Pengumpulan dan penelitian terhadap peraturan dilakukan pada tahap perencanaan pajak, dengan tujuan untuk menyeleksi tindakan penghematan pajak. Perencanaan pajak ditekankan pada usaha meminimalkan kewajiban pajak; hal ini dapat dilakukan dengan berbagai cara, baik yang masih memenuhi ketentuan (lawful), maupun yang melanggar peraturan (unlawful) seperti penghindaran pajak dan penyelundupan pajak. Perencanaan pajak pada umumnya selalu dimulai dengan meneliti transaksi atau fenomena yang terkena pajak. Jika fenomena tersebut terjadi, maka langkah berikutnya adalah mencari cara untuk mengurangi jumlah pajak atau menunda pembayaran.
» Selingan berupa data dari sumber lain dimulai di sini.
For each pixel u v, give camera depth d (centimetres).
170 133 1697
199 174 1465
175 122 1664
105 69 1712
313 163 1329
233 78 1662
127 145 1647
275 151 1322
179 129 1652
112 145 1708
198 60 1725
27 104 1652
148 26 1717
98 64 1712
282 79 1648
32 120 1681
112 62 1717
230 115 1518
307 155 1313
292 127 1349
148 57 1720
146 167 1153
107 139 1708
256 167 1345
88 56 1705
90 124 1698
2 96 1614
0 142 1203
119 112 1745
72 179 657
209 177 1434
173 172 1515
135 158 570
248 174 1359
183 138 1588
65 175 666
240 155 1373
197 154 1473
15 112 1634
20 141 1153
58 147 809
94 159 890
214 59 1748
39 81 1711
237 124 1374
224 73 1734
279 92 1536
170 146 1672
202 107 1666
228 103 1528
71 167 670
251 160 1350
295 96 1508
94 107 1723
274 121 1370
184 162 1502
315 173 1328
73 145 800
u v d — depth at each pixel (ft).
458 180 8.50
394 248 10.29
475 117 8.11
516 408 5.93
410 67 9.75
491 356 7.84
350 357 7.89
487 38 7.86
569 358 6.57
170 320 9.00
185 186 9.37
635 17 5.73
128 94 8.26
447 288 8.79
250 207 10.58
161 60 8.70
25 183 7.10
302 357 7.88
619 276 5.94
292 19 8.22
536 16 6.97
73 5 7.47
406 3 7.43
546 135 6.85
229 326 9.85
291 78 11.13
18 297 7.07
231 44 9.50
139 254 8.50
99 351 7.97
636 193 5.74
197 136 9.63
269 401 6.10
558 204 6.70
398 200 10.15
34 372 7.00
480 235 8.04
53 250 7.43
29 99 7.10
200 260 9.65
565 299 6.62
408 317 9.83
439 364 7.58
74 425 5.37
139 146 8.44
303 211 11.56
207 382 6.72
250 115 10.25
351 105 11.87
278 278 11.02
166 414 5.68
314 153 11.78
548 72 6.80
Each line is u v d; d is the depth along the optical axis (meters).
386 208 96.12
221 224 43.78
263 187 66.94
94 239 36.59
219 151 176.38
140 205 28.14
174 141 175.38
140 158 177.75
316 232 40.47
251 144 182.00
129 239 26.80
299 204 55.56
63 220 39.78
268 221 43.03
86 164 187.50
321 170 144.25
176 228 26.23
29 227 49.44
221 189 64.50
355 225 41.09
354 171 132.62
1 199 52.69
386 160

Perencanaan pajak seharusnya tidak melanggar ketentuan, secara bisnis masuk akal, dan memiliki bukti-bukti pendukung yang memadai. Perencanaan pajak memiliki 2 aspek penting yang harus dipenuhi, yaitu:
1.  Aspek Formal dan Administratif
a.  Kewajiban mendaftarkan diri untuk memperoleh NPWP dan Nomor Pengukuhan Pengusaha Kena Pajak (NPPKP).
b.  Menyelenggaraan pembukuan atau pencatatan.
c.  Memotong dan/atau memungut pajak.
d. Membayar pajak.
e.  Menyampaikan surat pemberitahuan.

2.  Aspek Material
Basis penghitungan pajak adalah objek pajak, sehingga objek pajak harus dilaporkan secara benar dan lengkap.

Bila aspek-aspek ini dilaksanakan dan perencanaan pajak dilakukan secara tepat sesuai dengan koridor peraturan yang berlaku, maka dapat dipastikan, bahwa perencanaan pajak memang diperlukan untuk membentuk administrasi perpajakan yang efisien.